A blog formerly known as Bookishness / By Charles Matthews

"Dazzled by so many and such marvelous inventions, the people of Macondo ... became indignant over the living images that the prosperous merchant Bruno Crespi projected in the theater with the lion-head ticket windows, for a character who had died and was buried in one film and for whose misfortune tears had been shed would reappear alive and transformed into an Arab in the next one. The audience, who had paid two cents apiece to share the difficulties of the actors, would not tolerate that outlandish fraud and they broke up the seats. The mayor, at the urging of Bruno Crespi, explained in a proclamation that the cinema was a machine of illusions that did not merit the emotional outbursts of the audience. With that discouraging explanation many ... decided not to return to the movies, considering that they already had too many troubles of their own to weep over the acted-out misfortunes of imaginary beings."
--Gabriel García Márquez, One Hundred Years of Solitude

Wednesday, November 7, 2018

The Children Are Watching Us (Vittorio De Sica, 1944)
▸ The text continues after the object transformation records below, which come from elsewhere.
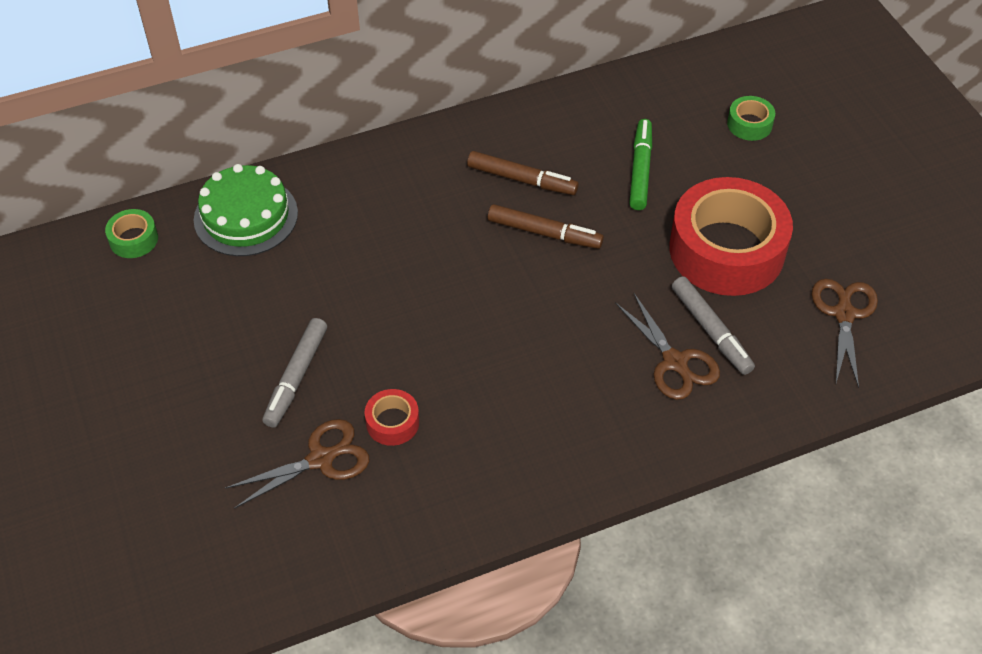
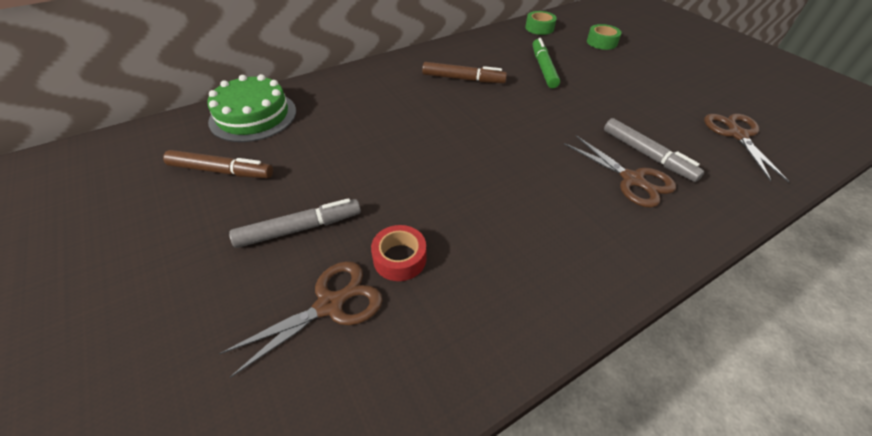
camera: 10 degrees left, 5 degrees down
(133, 239) = (154, 138): green tape -> green tape (539, 28)
(296, 377) = (300, 228): grey marker -> grey marker turned 120 degrees counterclockwise
(544, 233) = (491, 107): brown marker -> brown marker (221, 171)
(726, 250) = (627, 105): red tape -> none

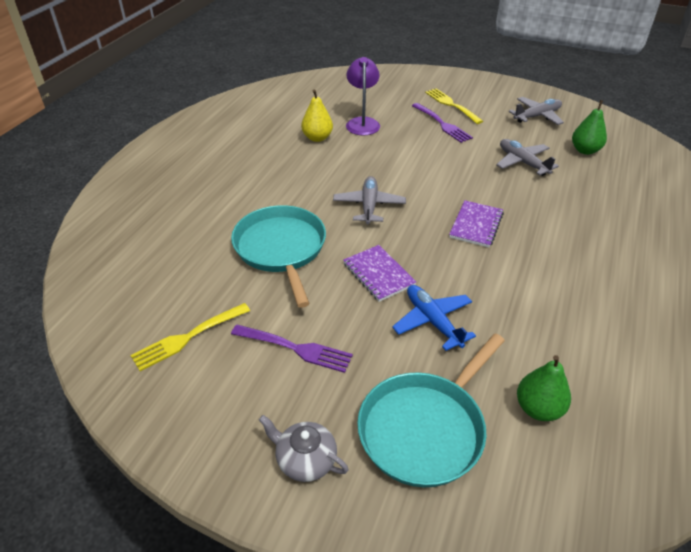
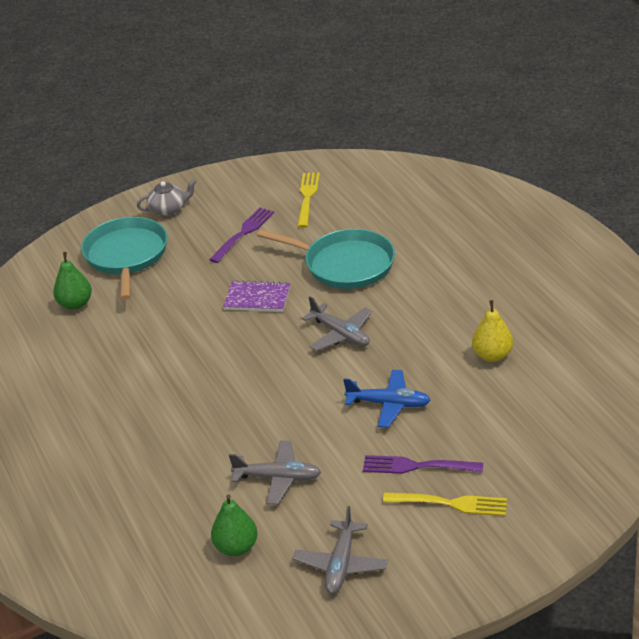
camera: 135 degrees right, 5 degrees down
(294, 348) = (243, 234): purple fork -> purple fork turned 150 degrees clockwise
(362, 122) = (489, 404): purple lamp -> none
(432, 321) = (185, 300): blue plane -> blue plane (389, 404)
(476, 225) = (239, 381): purple notebook -> none

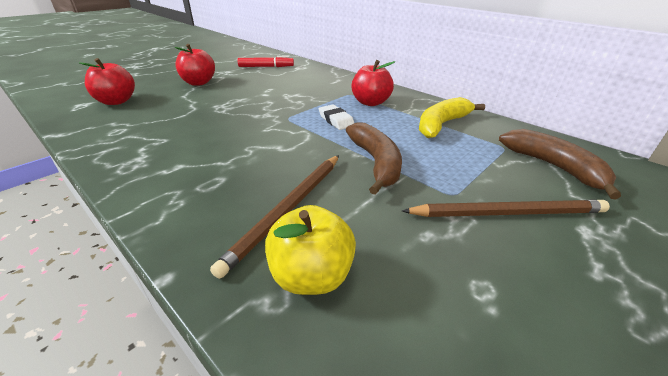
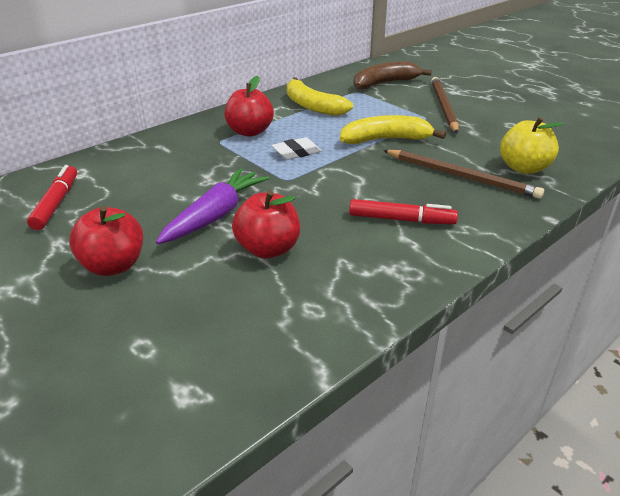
camera: 85 degrees left, 0 degrees up
(116, 101) = (183, 347): red apple -> red apple (268, 249)
(208, 165) = (401, 220): none -> red marker
(240, 100) = (215, 215): none -> purple carrot
(376, 163) = (386, 139): brown banana -> yellow banana

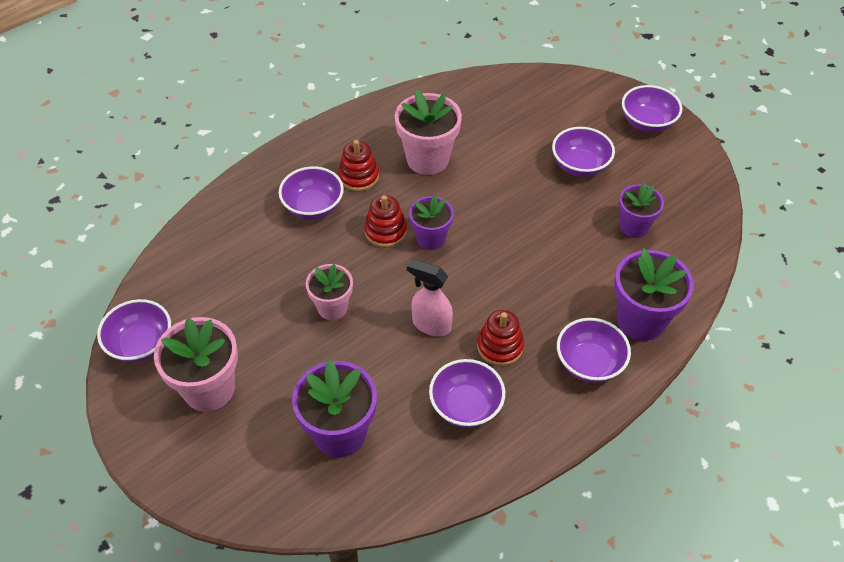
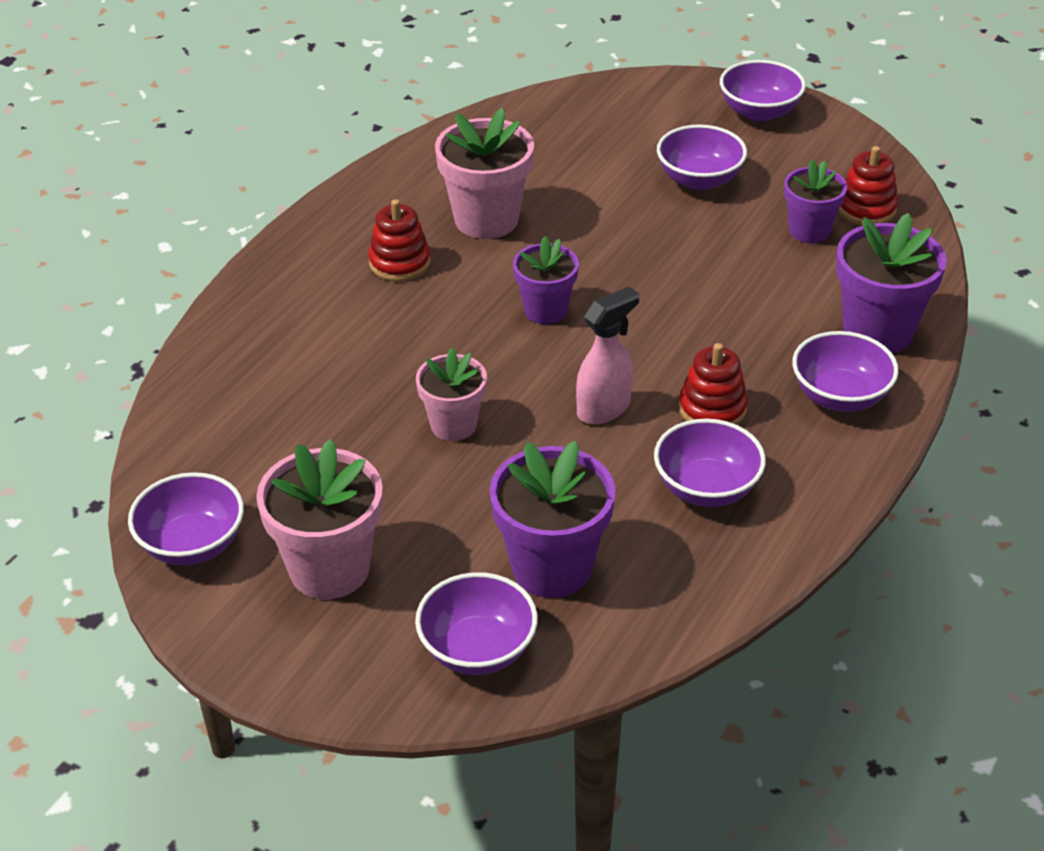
camera: 20 degrees left, 10 degrees down
(313, 207) = (354, 314): purple bowl -> purple bowl (477, 649)
(385, 231) = (476, 317): red stacking toy -> red stacking toy (866, 209)
(431, 325) = (604, 409): pink spray bottle -> pink spray bottle turned 135 degrees clockwise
Luciano De Ambrosis and Emilio Cigoli in The Children Are Watching Us
Andrea: Emilio Cigoli
Pricò: Luciano De Ambrosis
Nina: Isa Pola
Roberto: Adriano Rimoldi
Agnese: Giovanna Cigoli
Grandmother: Jone Frigerio
Aunt Berelli: Dina Perbellini

Director: Vittorio De Sica
Screenplay: Cesare Giulio Viola, Margherita Maglione, Cesare Zavattini, Adolfo Franci, Gherardo Gherardi, Vittorio De Sica
Based on a novel by Cesare Giulio Viola
Cinematography: Giuseppe Caracciolo, Romolo Garroni
Production design: Amleto Bonetti
Film editing: Mario Bonotti
Music: Renzo Rossellini

The title, The Children Are Watching Us, carries a warning that threatens to turn Vittorio De Sica's film into a moral fable. Which would probably have been okay with the Fascist and Catholic censors watching over De Sica's shoulder, since it ostensibly serves the cause of God and family, meting out punishment to the careless parents who let young Pricò suffer from the failure of their marriage. The mother here bears the chief burden of scorn for letting her carnal desires lead her away from the path of duty, though the father also gets blamed for letting his workaholic tendencies distract him from his role as husband and father. But of course a director as sophisticated as De Sica can't allow himself to be so morally didactic, especially since he's working here with, among a raft of writers, Cesare Zavattini, who became his greatest collaborator on the classics to come: Shoeshine (1946), Bicycle Thieves (1948), and Umberto D. (1952). The Children Are Watching Us is an unabashed tearjerker, with an often heartbreaking performance by young Luciano De Ambrosis, but there is a substance to the film, a clear-eyed look at the characters and the milieu in which they exist, that transcends its implicit sermonizing and anticipates the neorealistic postwar works.